We're waiting John - let's see some leadership and a clean break from the past, a past that you were very much a part of. You, perhaps more than anyone other than Mike Snyder, were the champion and architect of Core Operations. Many of the parks have yet to recover from that era, please lead us into a new and revitalized Intermountain Region.


In this era of fiscal uncertainty, we are fortunate in the IMR to have a leader in John Wessels that is cognizant of the budget process and supports the effective and strategic management of the funding IMR receives. John will set a positive tone for the region and seek input and perspective from many.

On another note, those parks that took core operations seriously and developed their budget cost projections, and staffed accordingly, will be better prepared to weather the financial storm that looks to be headed our way.

I am please to be a part of the IMR and echo the Regional Director's sentiments that we have committed and talented people in the region that will continue to protect and preserve.

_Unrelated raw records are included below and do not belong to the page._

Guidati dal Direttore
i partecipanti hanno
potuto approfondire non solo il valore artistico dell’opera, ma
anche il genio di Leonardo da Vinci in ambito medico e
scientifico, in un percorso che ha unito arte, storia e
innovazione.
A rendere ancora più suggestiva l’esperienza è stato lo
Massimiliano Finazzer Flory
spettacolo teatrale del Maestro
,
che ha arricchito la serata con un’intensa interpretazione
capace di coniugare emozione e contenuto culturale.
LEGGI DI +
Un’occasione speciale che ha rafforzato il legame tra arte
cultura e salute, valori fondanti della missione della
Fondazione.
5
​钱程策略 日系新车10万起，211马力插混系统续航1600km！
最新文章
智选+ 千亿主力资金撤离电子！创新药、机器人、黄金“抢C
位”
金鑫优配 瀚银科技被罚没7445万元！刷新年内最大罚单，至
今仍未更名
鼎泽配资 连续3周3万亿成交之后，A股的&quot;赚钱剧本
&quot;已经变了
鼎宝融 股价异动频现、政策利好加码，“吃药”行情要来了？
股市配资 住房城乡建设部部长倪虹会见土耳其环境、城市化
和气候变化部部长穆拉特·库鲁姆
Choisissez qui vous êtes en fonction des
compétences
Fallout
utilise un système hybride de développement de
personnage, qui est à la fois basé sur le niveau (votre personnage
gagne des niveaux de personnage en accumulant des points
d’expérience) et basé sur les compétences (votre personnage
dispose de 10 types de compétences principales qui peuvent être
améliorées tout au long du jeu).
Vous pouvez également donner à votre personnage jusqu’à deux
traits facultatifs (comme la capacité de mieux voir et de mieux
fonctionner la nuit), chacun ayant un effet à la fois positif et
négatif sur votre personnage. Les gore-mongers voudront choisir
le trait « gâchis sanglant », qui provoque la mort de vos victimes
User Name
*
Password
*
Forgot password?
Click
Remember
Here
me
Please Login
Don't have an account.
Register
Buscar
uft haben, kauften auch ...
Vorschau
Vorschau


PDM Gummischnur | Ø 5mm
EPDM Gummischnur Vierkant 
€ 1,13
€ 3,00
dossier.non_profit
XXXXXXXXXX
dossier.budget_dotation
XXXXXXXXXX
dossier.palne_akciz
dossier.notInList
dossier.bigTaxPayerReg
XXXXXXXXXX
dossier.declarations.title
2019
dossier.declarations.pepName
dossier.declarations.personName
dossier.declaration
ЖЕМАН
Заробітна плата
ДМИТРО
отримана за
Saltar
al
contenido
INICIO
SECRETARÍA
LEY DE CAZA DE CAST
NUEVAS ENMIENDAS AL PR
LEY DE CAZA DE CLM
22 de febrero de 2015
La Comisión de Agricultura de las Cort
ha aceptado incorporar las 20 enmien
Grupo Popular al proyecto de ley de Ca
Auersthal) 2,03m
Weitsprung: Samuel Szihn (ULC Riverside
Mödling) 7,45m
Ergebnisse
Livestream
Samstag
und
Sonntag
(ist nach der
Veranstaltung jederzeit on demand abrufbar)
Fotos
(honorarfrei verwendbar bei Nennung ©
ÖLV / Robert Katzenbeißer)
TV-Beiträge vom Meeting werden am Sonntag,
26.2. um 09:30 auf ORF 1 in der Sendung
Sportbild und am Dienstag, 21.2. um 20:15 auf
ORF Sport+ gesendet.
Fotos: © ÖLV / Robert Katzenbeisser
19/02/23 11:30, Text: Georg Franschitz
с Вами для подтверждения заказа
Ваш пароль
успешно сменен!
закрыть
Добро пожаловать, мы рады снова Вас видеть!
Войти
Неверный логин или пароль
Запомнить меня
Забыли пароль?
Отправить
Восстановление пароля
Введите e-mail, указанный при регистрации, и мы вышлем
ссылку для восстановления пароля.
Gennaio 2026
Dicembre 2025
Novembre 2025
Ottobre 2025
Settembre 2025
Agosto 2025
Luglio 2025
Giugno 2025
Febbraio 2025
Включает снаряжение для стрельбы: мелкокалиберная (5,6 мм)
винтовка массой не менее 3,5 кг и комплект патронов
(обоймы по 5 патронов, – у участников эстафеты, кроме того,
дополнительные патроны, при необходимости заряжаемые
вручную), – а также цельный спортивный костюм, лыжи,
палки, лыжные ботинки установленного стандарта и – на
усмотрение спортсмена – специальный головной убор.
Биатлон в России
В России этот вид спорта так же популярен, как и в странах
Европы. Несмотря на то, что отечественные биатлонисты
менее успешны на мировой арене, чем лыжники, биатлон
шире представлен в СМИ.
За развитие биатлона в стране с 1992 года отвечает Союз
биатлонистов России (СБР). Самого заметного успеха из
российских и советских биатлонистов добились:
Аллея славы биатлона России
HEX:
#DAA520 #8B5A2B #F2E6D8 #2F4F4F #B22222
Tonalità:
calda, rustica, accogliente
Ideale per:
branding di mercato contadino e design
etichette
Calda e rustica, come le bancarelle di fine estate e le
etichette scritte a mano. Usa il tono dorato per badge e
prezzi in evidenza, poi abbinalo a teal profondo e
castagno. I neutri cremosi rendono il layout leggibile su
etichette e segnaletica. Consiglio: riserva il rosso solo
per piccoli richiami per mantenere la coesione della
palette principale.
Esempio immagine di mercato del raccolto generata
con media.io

So where does the funding PUBLIC stand in the food chain? Those indivisduals that seek transformational places that are cut out of the opportunity by more and more elitist leaning administrators who propose cell phone tours and other drive by experiences as a replacement for REAL interactive (recent term) experiences. Saving the Parks from the masses isn't a part of the argument I'm referring to but could be conjured up by some that have a problem with a God complex.

All In for those special places and experiences!